KDUL-LP
- Duluth, Minnesota; United States;
- Channels: Analog: 12 (VHF);

Programming
- Affiliations: UPN, AIN

Ownership
- Owner: Duluth TV Partners, GP
- Operator: ESI Broadcasting

History
- First air date: September 14, 2000
- Last air date: August 31, 2001
- Former call signs: K60EZ (1992–2000)
- Former channel numbers: Analog: 60 (UHF, 1990s–2000)
- Call sign meaning: Duluth

Technical information
- Licensing authority: FCC
- Facility ID: 52444
- Class: TX
- ERP: 0.253 kW
- HAAT: 290 m (951 ft)
- Transmitter coordinates: 46°47′27.6″N 92°6′57.59″W﻿ / ﻿46.791000°N 92.1159972°W

Links
- Public license information: LMS

= KDUL-LP =

Television station in Duluth, Minnesota (2000–2001)

KDUL-LP (channel 12) was a low-power television station in Duluth, Minnesota, United States, which operated from October 2000 to August 2001. The station was owned by Duluth TV Partners and managed by ESI Broadcasting. KDUL-LP's office and master control were located in Fitger's Brewery Complex, a popular shopping and entertainment venue. Its transmitter was located on Duluth's Observation Hill.

==History==
KDUL-LP was originally K60EZ (channel 60), which carried a scrambled version of Nickelodeon as part of an eight-channel subscription TV service which operated between 1993 and 1998.

The existence of KDUL-LP was announced in Duluth in January 2000, with a planned April debut, as a UPN affiliate with additional programs from America One as well as a local show, The Average Guys, that had been airing on public-access television. The station was owned by Duluth TV Partners and managed by ESI Broadcasting, which owned television stations in multiple states and had acquired the license originally from Tiger Eye Broadcasting. KDUL-LP would have offices in the Fitger's Brewery Complex and a transmitter on a tower owned by Shockley Communications. The April date was missed, and a May 15 launch was promised; by July, critical equipment had yet to arrive. The secondary network had changed from America One to the American Independent Network. ESI also acquired W25CA in Ashland, Wisconsin, with plans to run the station from the KDUL-LP facilities.

KDUL-LP began broadcasting on September 14, 2000, at half power. It initially struggled to air the American Independent Network programs and broadcast at half power.

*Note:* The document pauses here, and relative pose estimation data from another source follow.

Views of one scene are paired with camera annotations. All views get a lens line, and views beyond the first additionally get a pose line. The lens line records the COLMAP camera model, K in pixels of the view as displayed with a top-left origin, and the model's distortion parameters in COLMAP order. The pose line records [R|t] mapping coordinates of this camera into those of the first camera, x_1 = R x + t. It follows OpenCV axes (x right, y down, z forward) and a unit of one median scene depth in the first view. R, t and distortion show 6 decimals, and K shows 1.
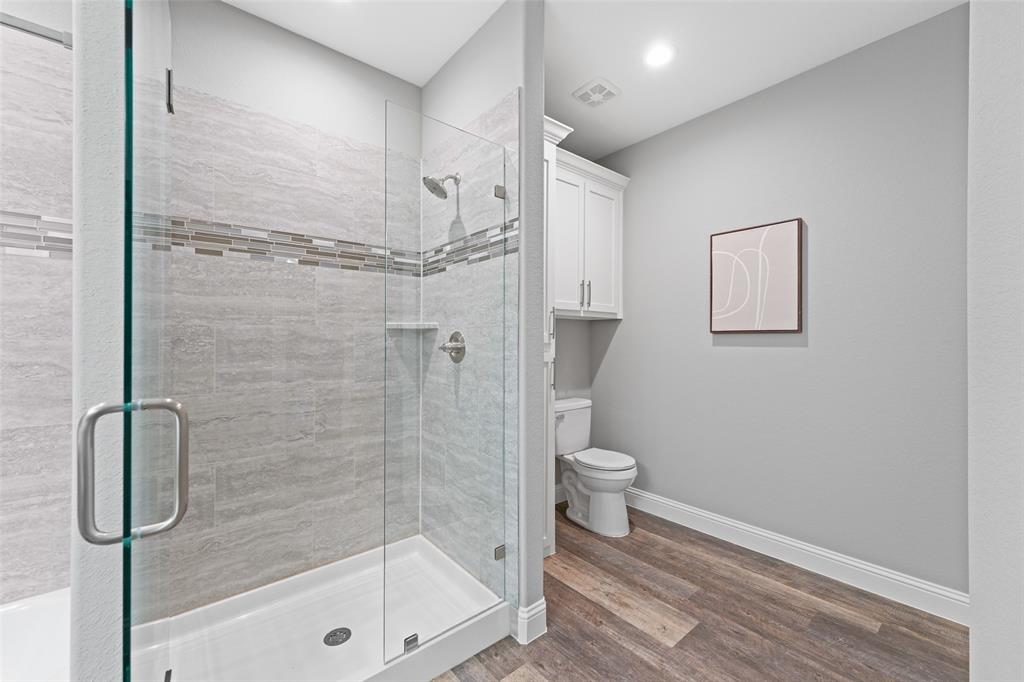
lens RADIAL K [[408.4, 0, 507.8], [0, 408.4, 341.1], [0, 0, 1]] dist [0.000830, -0.000206]
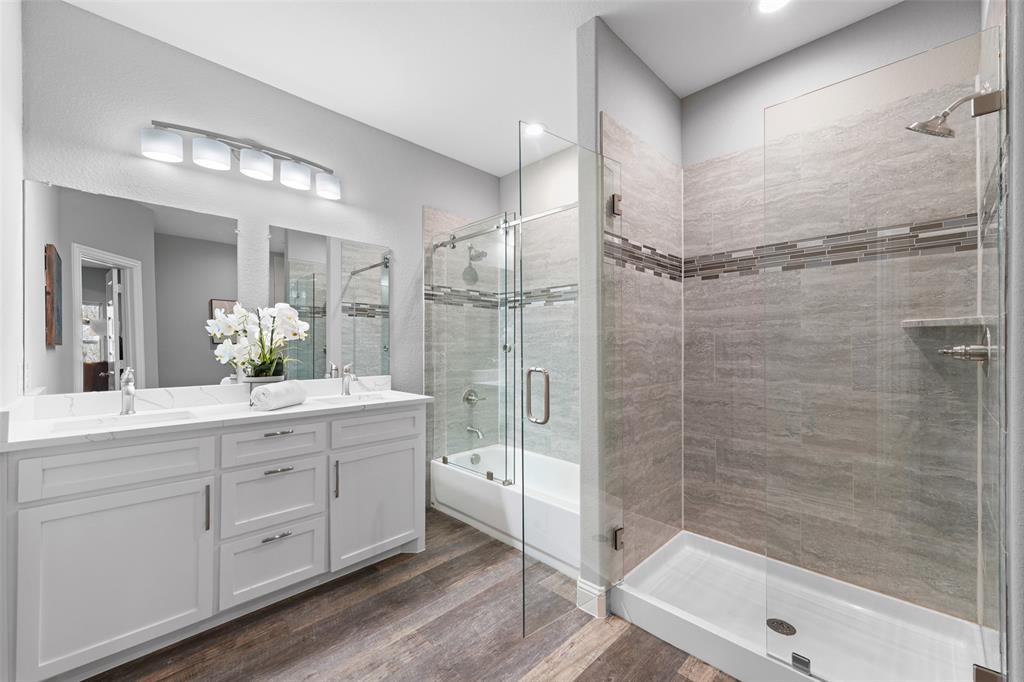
lens RADIAL K [[408.4, 0, 509.9], [0, 408.4, 340.1], [0, 0, 1]] dist [0.000830, -0.000206]
pose [[0.078416, 0.001002, -0.996920, 0.489591], [0.010920, 0.999939, 0.001864, -0.018185], [0.996861, -0.011033, 0.078400, 0.206634]]
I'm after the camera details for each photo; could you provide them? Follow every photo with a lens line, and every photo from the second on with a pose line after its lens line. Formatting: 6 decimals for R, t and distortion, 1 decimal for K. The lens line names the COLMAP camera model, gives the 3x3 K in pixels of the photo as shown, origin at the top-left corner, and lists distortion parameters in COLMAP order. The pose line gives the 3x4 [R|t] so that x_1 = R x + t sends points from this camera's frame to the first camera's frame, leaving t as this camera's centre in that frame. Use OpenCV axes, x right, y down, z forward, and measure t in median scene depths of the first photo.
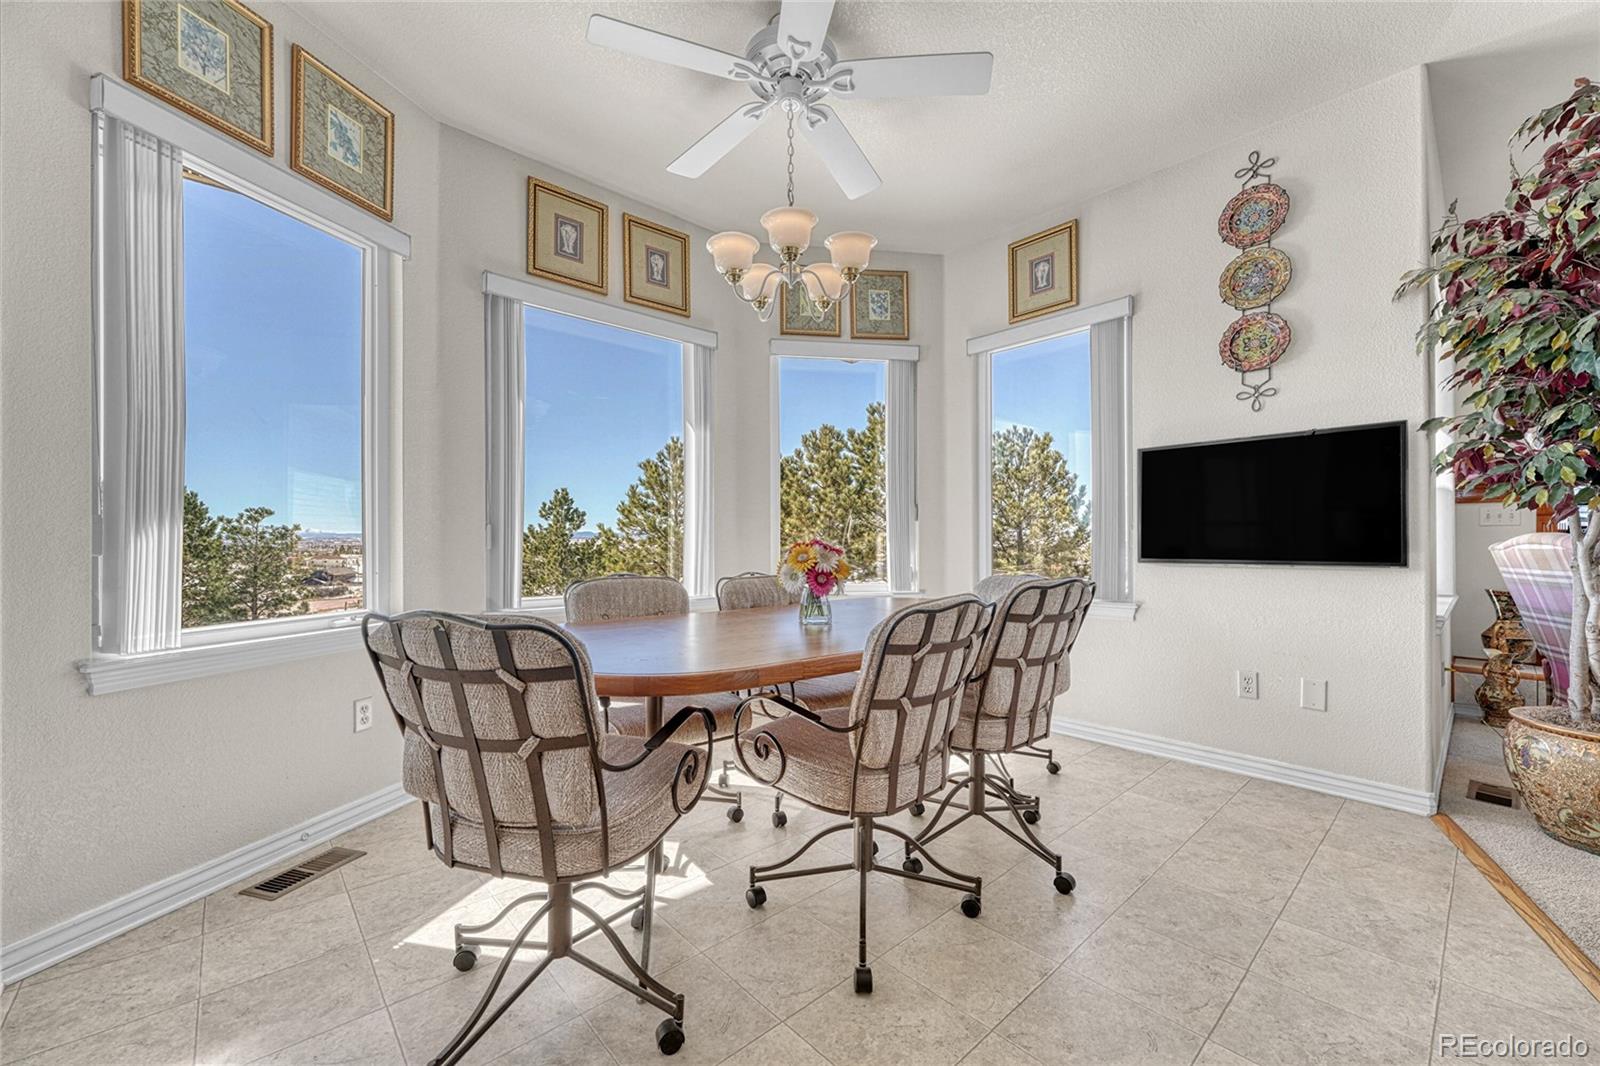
lens RADIAL K [[638.8, 0, 800.7], [0, 638.8, 535.8], [0, 0, 1]] dist [-0.002978, 0.001118]
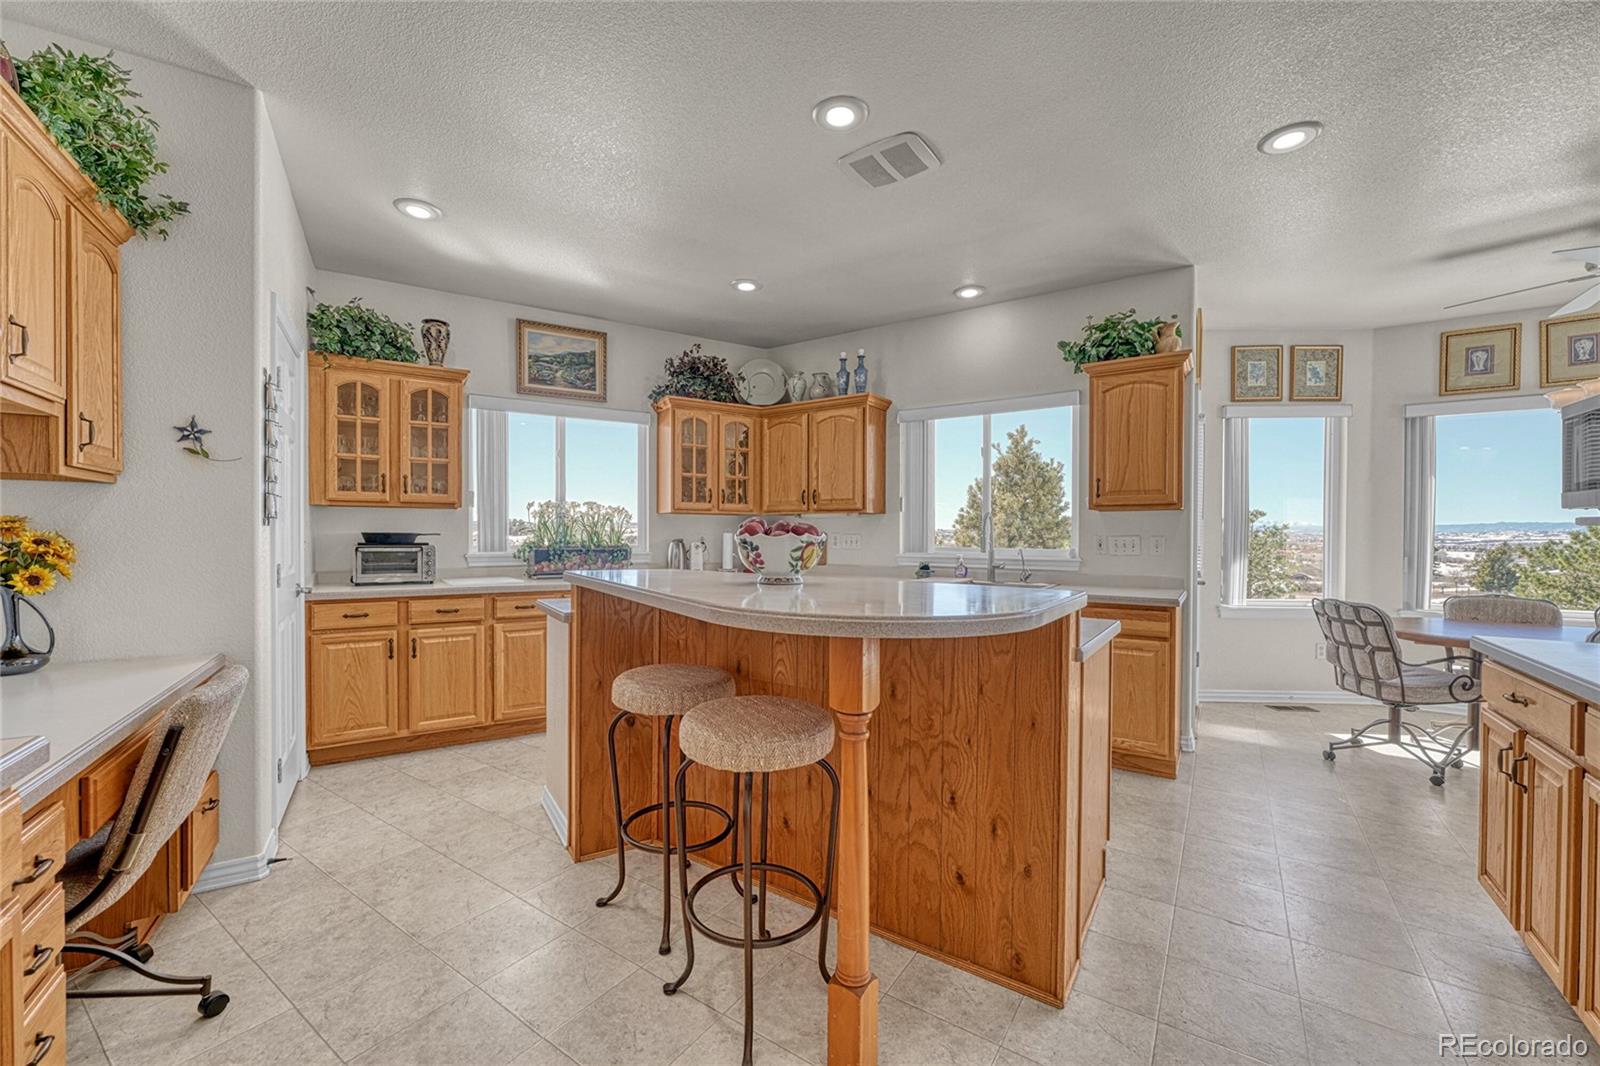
lens RADIAL K [[638.8, 0, 793.0], [0, 638.8, 546.8], [0, 0, 1]] dist [-0.002978, 0.001118]
pose [[0.242937, 0.022942, -0.969771, 0.903724], [0.004578, 0.999682, 0.024796, -0.114985], [0.970031, -0.010464, 0.242755, -1.167704]]
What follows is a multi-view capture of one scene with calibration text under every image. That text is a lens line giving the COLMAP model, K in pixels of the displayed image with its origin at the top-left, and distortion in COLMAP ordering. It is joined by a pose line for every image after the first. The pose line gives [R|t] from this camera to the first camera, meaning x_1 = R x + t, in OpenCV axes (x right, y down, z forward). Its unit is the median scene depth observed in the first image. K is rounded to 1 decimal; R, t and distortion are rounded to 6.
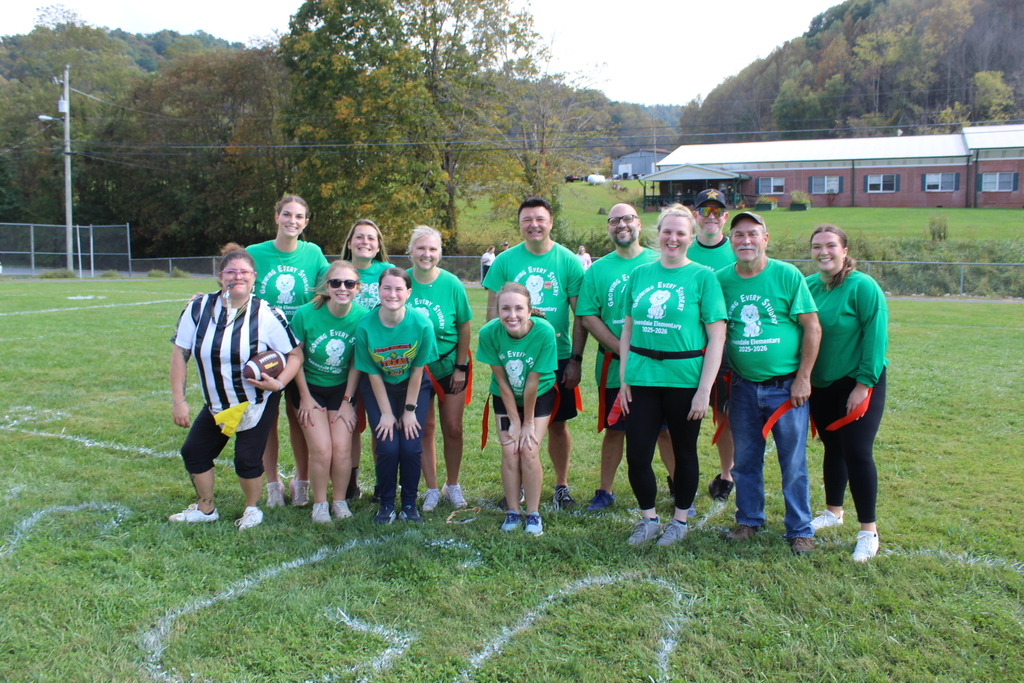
lens RADIAL K [[860.8, 0, 512.0], [0, 860.8, 341.5], [0, 0, 1]] dist [-0.180355, 0.172253]
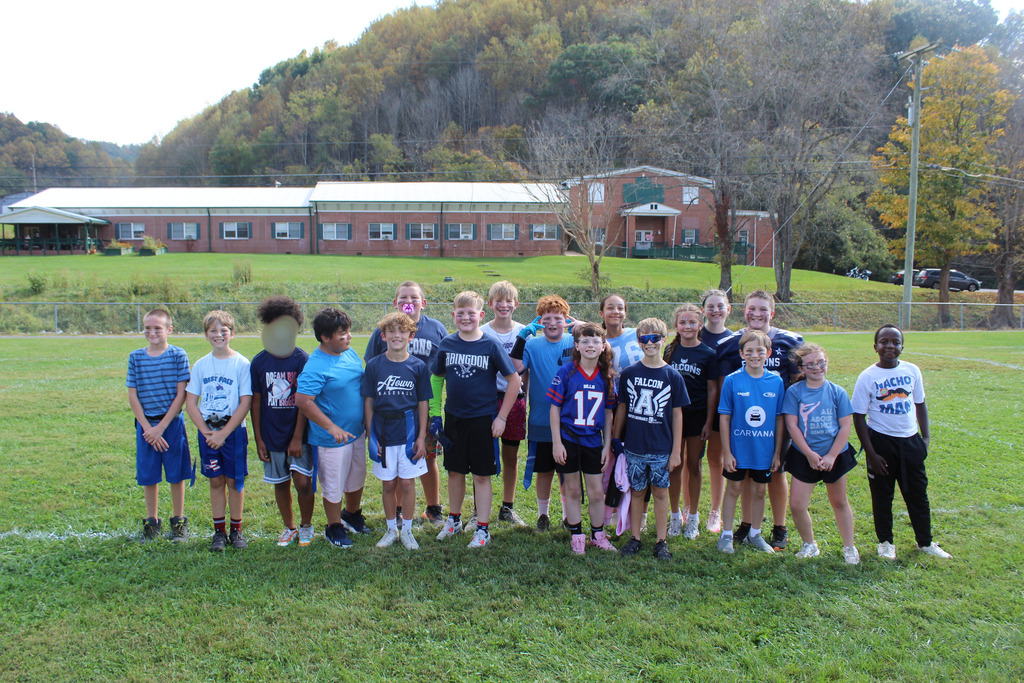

When it debuted, KBJR-TV lost the ability to air new episodes of Star Trek: Voyager, and UPN programs on KMSP-TV on the local cable system were blacked out. ESI lacked the funds to fix all the technical problems, some of which stemmed from the studio's proximity to the radar of ships passing on Lake Superior. Additionally, cash flow was poor, as advertisers shunned the station due to its delayed start and reduced reach. By June 2001, the station had one employee and was in danger of leaving the air at the end of the month when its lease expired. ESI withdrew from its attempted purchase of the Ashland station. After July 1, the station was managed by the National Bank of Commerce.

KDUL ceased broadcasting on August 31, 2001, when the transmitter was turned off by Midwest Communications, which bought Shockley's Duluth radio operations. The studios were managed for another three weeks until a new tenant leased the space. KBJR resumed its secondary affiliation with UPN to air the new Star Trek: Enterprise. During its entire run on Channel 12, KDUL-LP operated under program test authority. The construction permit for Channel 12 was canceled after KDUL-LP went silent. The Federal Communications Commission (FCC) deleted KDUL-LP on May 15, 2008, nearly seven years after its last broadcast.